━━━ Material supplied

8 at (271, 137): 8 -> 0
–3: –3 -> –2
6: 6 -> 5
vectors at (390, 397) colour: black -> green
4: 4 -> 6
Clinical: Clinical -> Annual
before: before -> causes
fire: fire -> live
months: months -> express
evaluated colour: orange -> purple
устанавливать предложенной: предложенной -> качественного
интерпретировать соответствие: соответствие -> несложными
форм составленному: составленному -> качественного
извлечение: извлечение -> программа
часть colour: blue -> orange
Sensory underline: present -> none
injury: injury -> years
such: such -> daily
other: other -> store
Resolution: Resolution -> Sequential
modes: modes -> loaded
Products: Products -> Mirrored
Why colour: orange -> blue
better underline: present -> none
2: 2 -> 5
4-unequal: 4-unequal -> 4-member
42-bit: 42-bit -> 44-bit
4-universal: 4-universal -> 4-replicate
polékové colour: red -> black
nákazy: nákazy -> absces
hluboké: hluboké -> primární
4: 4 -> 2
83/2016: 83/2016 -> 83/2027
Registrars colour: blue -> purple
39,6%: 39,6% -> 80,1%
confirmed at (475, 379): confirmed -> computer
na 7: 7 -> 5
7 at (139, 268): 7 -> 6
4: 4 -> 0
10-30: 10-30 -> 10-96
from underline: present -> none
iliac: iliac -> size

━━━━━━

• What you should do
Copy all the entries above character for character, changing nothing.

• Right answer
8 at (271, 137): 8 -> 0
–3: –3 -> –2
6: 6 -> 5
vectors at (390, 397) colour: black -> green
4: 4 -> 6
Clinical: Clinical -> Annual
before: before -> causes
fire: fire -> live
months: months -> express
evaluated colour: orange -> purple
устанавливать предложенной: предложенной -> качественного
интерпретировать соответствие: соответствие -> несложными
форм составленному: составленному -> качественного
извлечение: извлечение -> программа
часть colour: blue -> orange
Sensory underline: present -> none
injury: injury -> years
such: such -> daily
other: other -> store
Resolution: Resolution -> Sequential
modes: modes -> loaded
Products: Products -> Mirrored
Why colour: orange -> blue
better underline: present -> none
2: 2 -> 5
4-unequal: 4-unequal -> 4-member
42-bit: 42-bit -> 44-bit
4-universal: 4-universal -> 4-replicate
polékové colour: red -> black
nákazy: nákazy -> absces
hluboké: hluboké -> primární
4: 4 -> 2
83/2016: 83/2016 -> 83/2027
Registrars colour: blue -> purple
39,6%: 39,6% -> 80,1%
confirmed at (475, 379): confirmed -> computer
na 7: 7 -> 5
7 at (139, 268): 7 -> 6
4: 4 -> 0
10-30: 10-30 -> 10-96
from underline: present -> none
iliac: iliac -> size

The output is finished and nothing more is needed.